Sindirim sistemimizle bir benzetme yapalım. Yemek yediğimizde, sindirim sistemimiz yediklerimizi işler, bize enerji veren ve bizi besleyen şeyleri tutar ve bize faydası olmayanları atar. Ama bozulmuş ya da çok yağlı ya da baharatlı bir şey yediğimizde ne olur? Midemiz muhtemelen iltihaplıdır, ağrır, hatta kusar veya ishal olur.
Aynı şey, yaşadığımız deneyimlerden gelen bilgileri işlememizde de olur. Sağlıklı bir süreç, bize daha iyi kararlar vermemize yardımcı olan şeyi bırakan süreçtir. ve gerekli olmayanları atın
Duygusal travmam olup olmadığını nasıl anlarım?

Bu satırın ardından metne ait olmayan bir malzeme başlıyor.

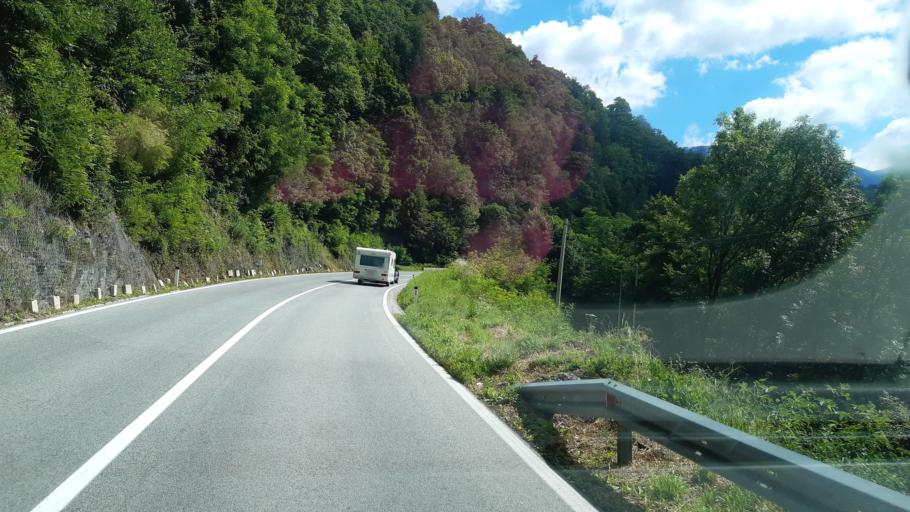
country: SI
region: Trzic
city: Trzic
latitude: 46.3616
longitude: 14.3017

Duygusal travma meydana geldiğinde, bu işlem eksiktir ve duygusal bilgi sistemimize olması gerektiği gibi uymaz. İşte o zaman, hayatımızı birlikte yaşamamıza izin vermeyen sonuçlar ortaya çıkar. dolgunluk, olayın hafızasını tetikleyen uyaranlara uygun olmayan şekilde yanıt verme travmatik.
Burada bazılarını detaylandırıyorum kökenleri duygusal bir travma halinde olabilecek semptomlar.
- Kendini güvende hissetme, başkalarına güvenme ve anlamlı ilişkiler kurma zorluğu.
- Duygularınızı ve dürtülerinizi düzenlemede zorluk. Örneğin, sık sık öfke nöbetleri.
- Bazı yoğun duygular ortaya çıktığında alkole, uyuşturucuya, aşırı yiyeceğe, kompulsif kumara (veya video oyunlarına) başvurmak.
- Alkol veya uyuşturucu etkisi altında araba kullanmak veya güvenli olmayan cinsel davranışlar gibi riskli davranışlarda bulunmak.
- Mevcut depresyon, anksiyete veya panik ataklar.
Bu sorunu aşmak dileğiyle
İyi haber şu ki İnsan durağan değil, sürekli değişiyoruz..
Her gün yeni şeyler öğreniyor, bize sevildiğimizi ve güvende olduğumuzu hissettiren insanlarla tanışıyor ve keyifli deneyimler yaşıyoruz.
Son bilimsel kanıtlar, EMDR Terapisi (Trauma Reprocessing Therapy) ve Travma Odaklı Bilişsel-Davranışçı Terapi, travmanın neden olduğu acıyı hafifletmede çok yardımcı olabilir. travma.
Duygusal ıstırabın tedavisinde yalnız değilsiniz, yalnız değilsiniz. Yardım istemenin her zaman mümkün olduğunu unutmayın.
Travma konusunda uzmanlaşmış Amerikalı psikiyatr Judith Herman'ın gerçekten sevdiğim bir cümlesiyle baş başa bırakıyorum çünkü iyileşme için insan ilişkilerinin önemine değiniyor.
"Travma iyileşmesi yalnızca kişilerarası ilişkiler bağlamında gerçekleşebilir, tek başına gerçekleşemez".